Y <- BGGM::bfi[,1:10]
membership <- c(rep("a", 5), rep("c", 5))

# fit model
fit <- estimate(Y = Y, iter = 250,
                progress = FALSE)

# membership
membership <- c(rep("a", 5), rep("c", 5))

# define function
f <- function(x,...){
 assortment.discrete(x, ...)$r
}


net_stat <- roll_your_own(object = fit,
                          FUN = f,
                          types = membership,
                          weighted = TRUE,
                          SE = FALSE, M = 1,
                          progress = FALSE)

# print
net_stat
#> BGGM: Bayesian Gaussian Graphical Models 
#> --- 
#> Network Stats: Roll Your Own
#> Posterior Samples: 250 
#> --- 
#> Estimates: 
#> 
#>  Post.mean Post.sd Cred.lb Cred.ub
#>      0.351   0.109    0.15   0.547
#> --- 


############################################
###### example 2: expected influence #######
############################################
# expected influence from this package
library(networktools)
#> Registered S3 methods overwritten by 'car':
#>   method                          from
#>   influence.merMod                lme4
#>   cooks.distance.influence.merMod lme4
#>   dfbeta.influence.merMod         lme4
#>   dfbetas.influence.merMod        lme4

# data
Y <- depression

# fit model
fit <- estimate(Y = Y, iter = 250)
#> BGGM: Posterior Sampling 
#> BGGM: Finished

# define function
f <- function(x,...){
     expectedInf(x,...)$step1
}

# compute
net_stat <- roll_your_own(object = fit,
                          FUN = f,
                          progress = FALSE)

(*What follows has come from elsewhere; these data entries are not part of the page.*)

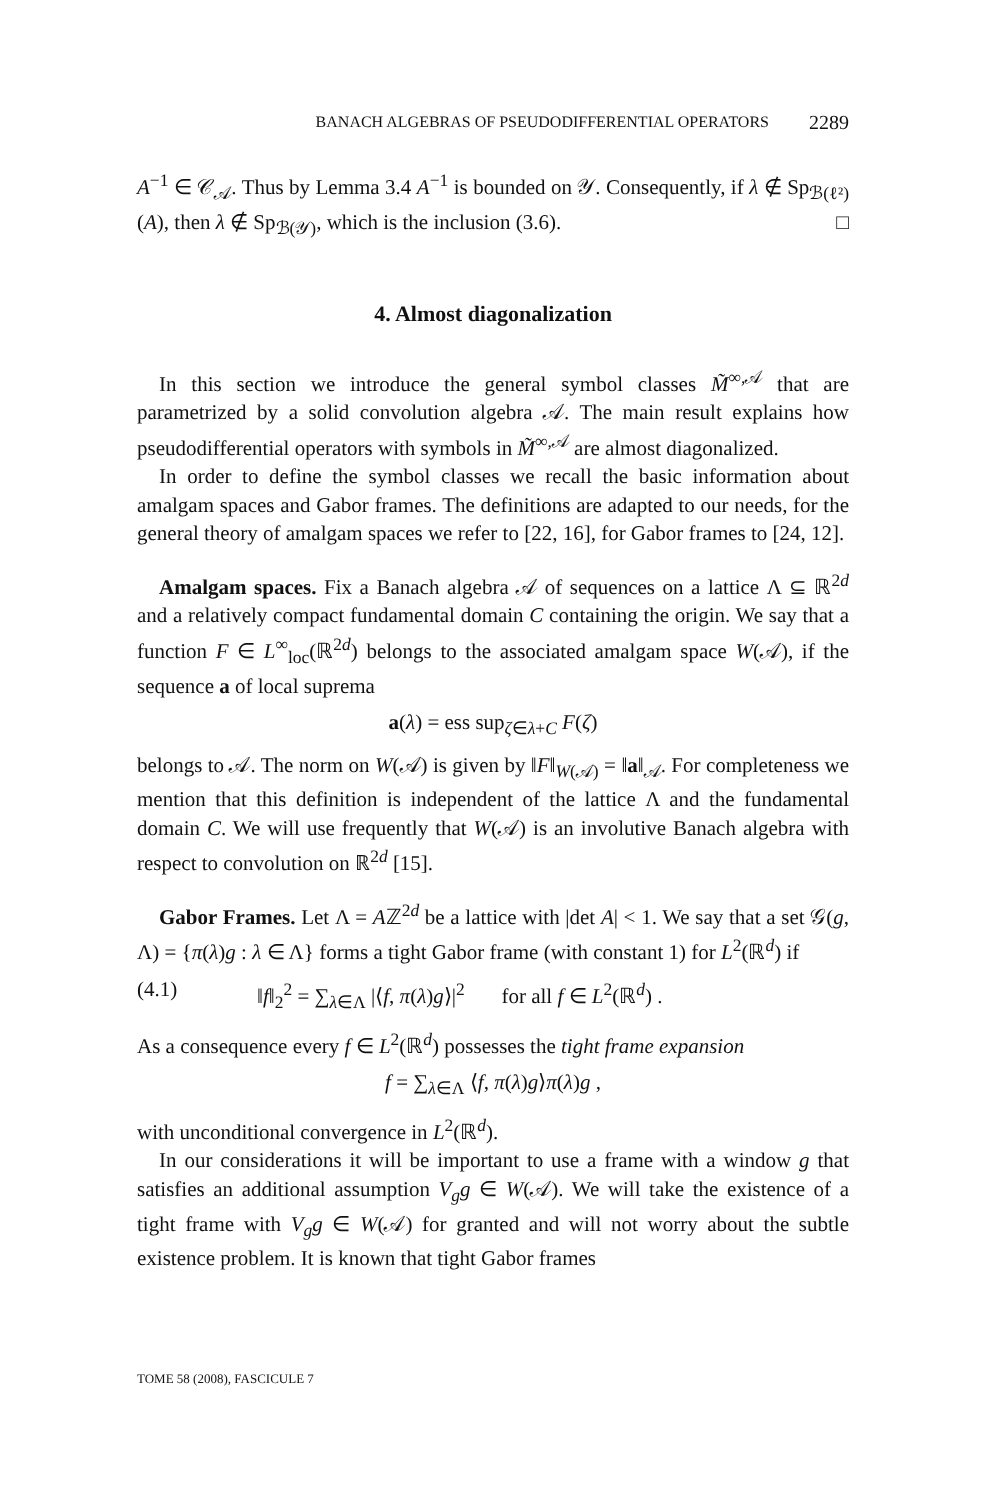BANACH ALGEBRAS OF PSEUDODIFFERENTIAL OPERATORS 2289
A<sup>−1</sup> ∈ 𝒞<sub>𝒜</sub>. Thus by Lemma 3.4 A<sup>−1</sup> is bounded on 𝒴. Consequently, if λ ∉ Sp<sub>ℬ(ℓ²)</sub>(A), then λ ∉ Sp<sub>ℬ(𝒴)</sub>, which is the inclusion (3.6). □
4. Almost diagonalization
In this section we introduce the general symbol classes M̃<sup>∞,𝒜</sup> that are parametrized by a solid convolution algebra 𝒜. The main result explains how pseudodifferential operators with symbols in M̃<sup>∞,𝒜</sup> are almost diagonalized.
In order to define the symbol classes we recall the basic information about amalgam spaces and Gabor frames. The definitions are adapted to our needs, for the general theory of amalgam spaces we refer to [22, 16], for Gabor frames to [24, 12].
Amalgam spaces. Fix a Banach algebra 𝒜 of sequences on a lattice Λ ⊆ ℝ<sup>2d</sup> and a relatively compact fundamental domain C containing the origin. We say that a function F ∈ L<sup>∞</sup><sub>loc</sub>(ℝ<sup>2d</sup>) belongs to the associated amalgam space W(𝒜), if the sequence a of local suprema
a(λ) = ess sup<sub>ζ∈λ+C</sub> F(ζ)
belongs to 𝒜. The norm on W(𝒜) is given by ‖F‖<sub>W(𝒜)</sub> = ‖a‖<sub>𝒜</sub>. For completeness we mention that this definition is independent of the lattice Λ and the fundamental domain C. We will use frequently that W(𝒜) is an involutive Banach algebra with respect to convolution on ℝ<sup>2d</sup> [15].
Gabor Frames. Let Λ = Aℤ<sup>2d</sup> be a lattice with |det A| < 1. We say that a set 𝒢(g, Λ) = {π(λ)g : λ ∈ Λ} forms a tight Gabor frame (with constant 1) for L<sup>2</sup>(ℝ<sup>d</sup>) if
(4.1) ‖f‖<sub>2</sub><sup>2</sup> = ∑<sub>λ∈Λ</sub> |⟨f, π(λ)g⟩|<sup>2</sup> for all f ∈ L<sup>2</sup>(ℝ<sup>d</sup>) .
As a consequence every f ∈ L<sup>2</sup>(ℝ<sup>d</sup>) possesses the tight frame expansion
f = ∑<sub>λ∈Λ</sub> ⟨f, π(λ)g⟩π(λ)g ,
with unconditional convergence in L<sup>2</sup>(ℝ<sup>d</sup>).
In our considerations it will be important to use a frame with a window g that satisfies an additional assumption V<sub>g</sub>g ∈ W(𝒜). We will take the existence of a tight frame with V<sub>g</sub>g ∈ W(𝒜) for granted and will not worry about the subtle existence problem. It is known that tight Gabor frames
TOME 58 (2008), FASCICULE 7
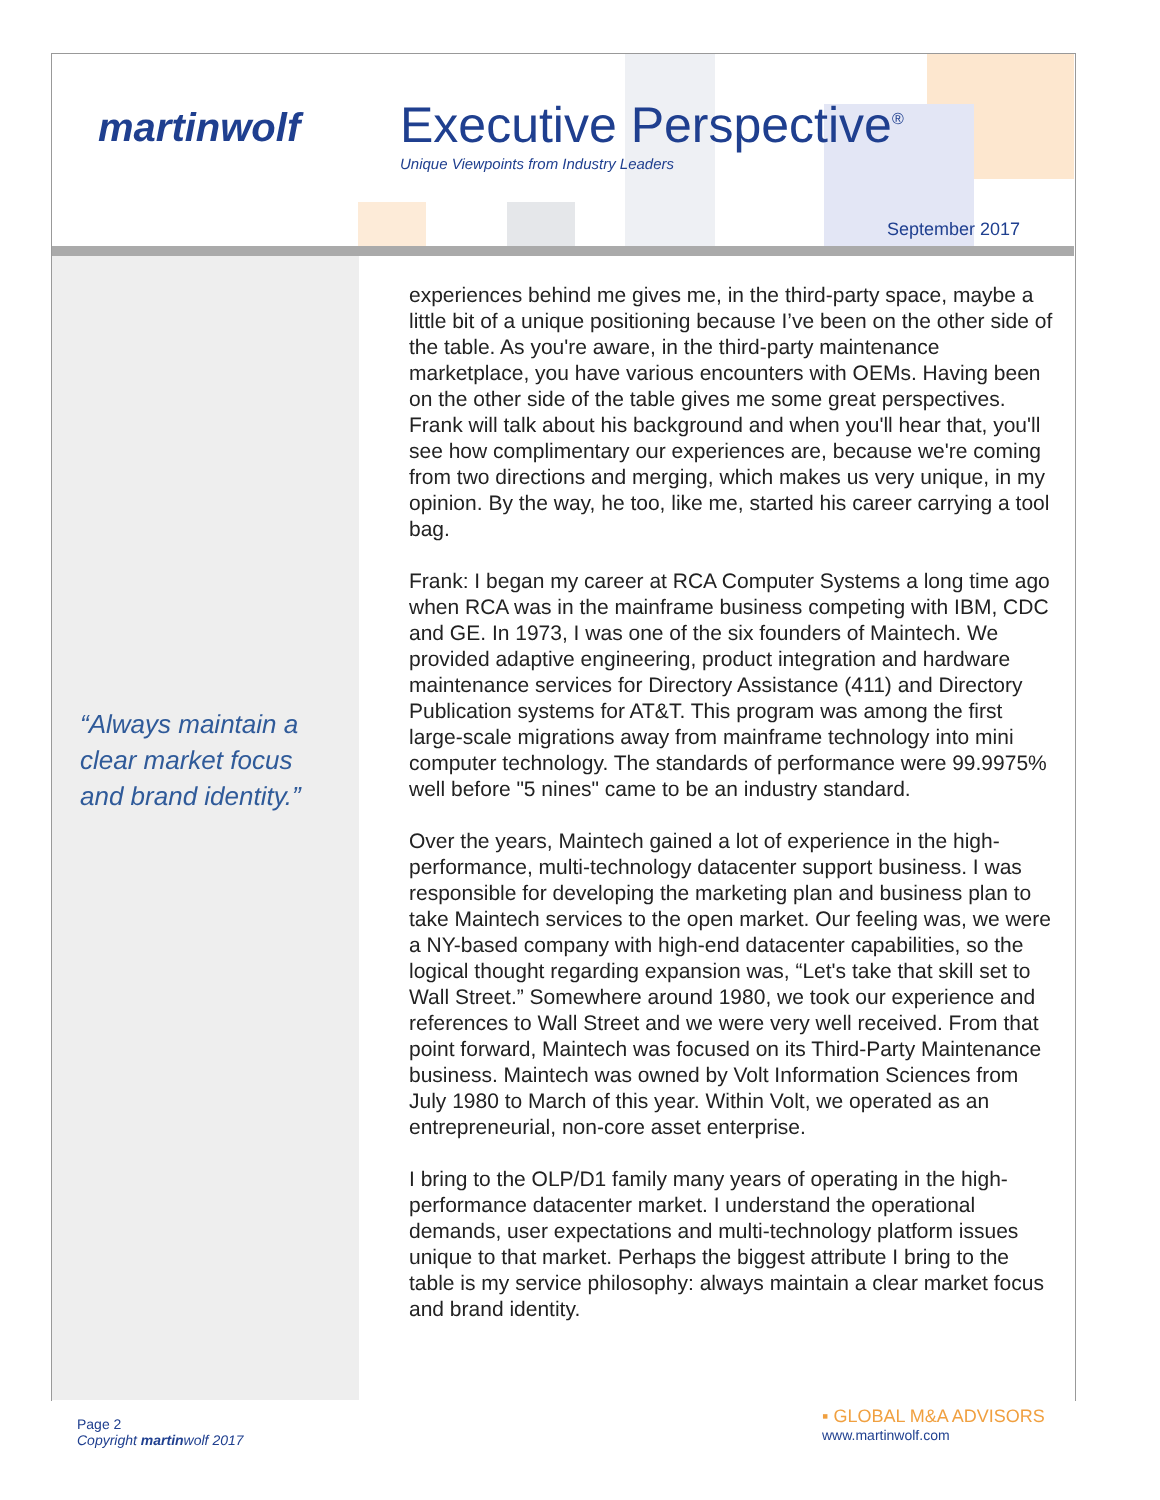martinwolf Executive Perspective<sup>®</sup>
Unique Viewpoints from Industry Leaders
September 2017
“Always maintain a
clear market focus
and brand identity.”
experiences behind me gives me, in the third-party space, maybe a little bit of a unique positioning because I’ve been on the other side of the table. As you're aware, in the third-party maintenance marketplace, you have various encounters with OEMs. Having been on the other side of the table gives me some great perspectives. Frank will talk about his background and when you'll hear that, you'll see how complimentary our experiences are, because we're coming from two directions and merging, which makes us very unique, in my opinion. By the way, he too, like me, started his career carrying a tool bag.
Frank: I began my career at RCA Computer Systems a long time ago when RCA was in the mainframe business competing with IBM, CDC and GE. In 1973, I was one of the six founders of Maintech. We provided adaptive engineering, product integration and hardware maintenance services for Directory Assistance (411) and Directory Publication systems for AT&T. This program was among the first large-scale migrations away from mainframe technology into mini computer technology. The standards of performance were 99.9975% well before "5 nines" came to be an industry standard.
Over the years, Maintech gained a lot of experience in the high-performance, multi-technology datacenter support business. I was responsible for developing the marketing plan and business plan to take Maintech services to the open market. Our feeling was, we were a NY-based company with high-end datacenter capabilities, so the logical thought regarding expansion was, “Let's take that skill set to Wall Street.” Somewhere around 1980, we took our experience and references to Wall Street and we were very well received. From that point forward, Maintech was focused on its Third-Party Maintenance business. Maintech was owned by Volt Information Sciences from July 1980 to March of this year. Within Volt, we operated as an entrepreneurial, non-core asset enterprise.
I bring to the OLP/D1 family many years of operating in the high-performance datacenter market. I understand the operational demands, user expectations and multi-technology platform issues unique to that market. Perhaps the biggest attribute I bring to the table is my service philosophy: always maintain a clear market focus and brand identity.
Page 2
Copyright martinwolf 2017
▪ GLOBAL M&A ADVISORS
www.martinwolf.com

#######################################
### example 3: mixed data & bridge ####
#######################################
# bridge from this package
library(networktools)

# data
Y <- ptsd[,1:7]

fit <- estimate(Y,
                type = "mixed",
                iter = 250)
#> BGGM: Posterior Sampling 
#> BGGM: Finished

# clusters
communities <- substring(colnames(Y), 1, 1)

# function is slow
f <- function(x, ...){
 bridge(x, ...)$`Bridge Strength`
}

net_stat <- roll_your_own(fit,
                          FUN = f,
                          select = TRUE,
                          communities = communities,
                          progress = FALSE)

# }